# Nikon flash on Canon camera



## asianstutter (Jun 22, 2008)

i currently have the nikon SB28 and i want to get another SB28. i want to have the one flash as a off camera (tripod) and the other on a sync cable to my camera. how do i accomplish this even tho they're 2 different worlds, i have the canon Xti btw. 
this is what i think. i'm getting the cactus triggers on ebay. one transmitter and 2 recievers.
ok i see that the transmitter got the socket for the 1-pin plug to go in. will i be able to connect this to the sb28 and at the same time have the other flash to sync wirelessly??


----------



## tirediron (Jun 22, 2008)

If you have a Canon body, why not get a Canon flash?  You're losing a lot of the functionality of the units putting them on the "wrong" body.  I can't see eBay from work, so can't answer the question about "this".


----------



## Garbz (Jun 22, 2008)

Because he's a strobist and likes the cheap functional flashes and has no need for the extra functionality when unleashing creative off camera flashing  The SB-28 has a PC sync socket, but the 350D does not. You would need a PC sync to hotshoe adapter too.

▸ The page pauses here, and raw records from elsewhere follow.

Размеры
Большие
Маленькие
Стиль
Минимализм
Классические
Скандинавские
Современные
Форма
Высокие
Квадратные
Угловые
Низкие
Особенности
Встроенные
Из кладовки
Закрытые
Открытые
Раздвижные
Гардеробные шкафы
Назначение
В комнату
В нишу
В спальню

The problem then is you're using your hotshoe for the cactus trigger, giving you the option of wireless or just the one wired, but not both at once. I would say get an extra receiver and trigger the flash wirelessly.


----------



## asianstutter (Jun 22, 2008)

what functions would i be missing??


----------



## bigalbest (Jun 22, 2008)

You would lose auto functions like ttl, ettl.


----------



## Garbz (Jun 22, 2008)

But if you are indeed buying these on the strobist.blogspot.com recommendations, it is not functionality you would have used anyway. It may be important to have at least one Canon flash for your camera. But for off camera flashing you typically don't use TTL anyway.

You don't lose all auto functions mind you. The the internal automatic mode of the flash would still function just fine. It would simply provide a few inconsistent photos which the new TTL technologies combined with information of knowing what the camera has focused on aim to avoid.


----------